Koudriach, amant de Varvara, est interprété par le ténor Trystan Llŷr Griffiths. Il dépasse, lui aussi, la difficulté du tchèque sur le seul air léger de l’œuvre, « Une jeune fille se promenait », par sa ligne vocale et son timbre chaud et vigoureux.
La voix de basse d’Aleksander Teliga sait rendre grâce au caractère de son bouillonnant Dikoï, usant de ses graves presque rocailleux pour marquer le mépris qu’il porte à son neveu, se lamentant, par le biais de sa ligne vocale impeccablement articulée, lorsque Kabanikha s’éclipse après l’avoir émoustillé. Le baryton David Ireland en Kouliguine, ami de Koudriach, déploie le temps de sa courte intervention de très beaux graves, bien vibrés et bien en place. La mezzo-soprano Caroline MacPhie interprète une Glacha devenue dans cette mise en scène femme de ménage au lieu de servante. Sa diction s’articule efficacement, ses aigus sont tenus de bout en bout alors qu’elle s’active, chiffon et produit nettoyant en main. Même efficacité pour la mezzo-soprano Marion Jacquemet qui incarne Fiekloucha, autre femme de ménage.

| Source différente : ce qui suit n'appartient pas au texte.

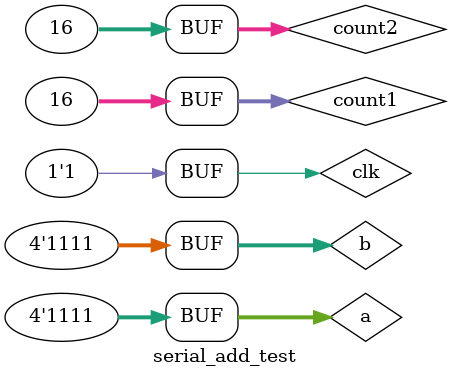
<source format=v>
module serial_add_test;
wire [4:0]x;
reg [3:0]a, b;
reg clk;
serial_add gate(x, a, b, clk);
integer count1, count2;
initial begin
for(count1=0; count1<16; count1=count1+1) begin
	for(count2=0; count2<16; count2=count2+1) begin
		a = count1;
		b = count2;
		clk = 1'b1;
		#10;
	end
end
end
endmodule 
</source>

Le Chœur de l'Opéra national de Lorraine, sous la direction de Jacopo Facchini, excelle. Invisible, il pare ses voix, bien en place et puissantes, d’une atmosphère quasi-sépulcrale pour le long délitement de Katia, sonnant comme le glas au moment de sa mort. Fleuve russe par excellence, l’auditeur suit le cours de la Volga à travers la mélodie orchestrale, dont certaines phrases reviennent, lancinantes, tout au long de l’œuvre, et installent dès les premiers mouvements l’atmosphère suffocante de l’univers de Katia. Ils sourdent, puis s’élancent vers un timbre légèrement plus clair, jusqu’à devenir stridents, inquiétant sous les coups d’archet des violons. L’angoisse s’accentue par le biais des cordes graves des violoncelles et par les percussions. Le rythme aux accents slaves caractéristiques ralentit, l’orchestre se fait plus tendre à l’arrivée de Katia. Les oiseaux de sa rêverie pépient par le prisme du hautbois, le serment de fidélité de Katia à son mari résonne à travers les cuivres presque aigres, porteurs du sombre présage de mort de l’héroïne. À l’heure de la séparation de Katia et Boris, le violoncelle solo se fait tendre, soyeux par ses longs coups d’archets et ses vibratos, avant de porter les lamentations de Varvara par ses accélérations. Chaque instrument apporte donc une couleur supplémentaire aux personnages et aux scènes, et lorsque Katia confesse son infidélité, les cuivres menacent, les bois grincent presque.
Le public, conquis, offre de très longues acclamations et de retentissants bravi plus que mérités au brillant plateau vocal, au metteur en scène et à toute l’équipe technique qui arrive sur scène.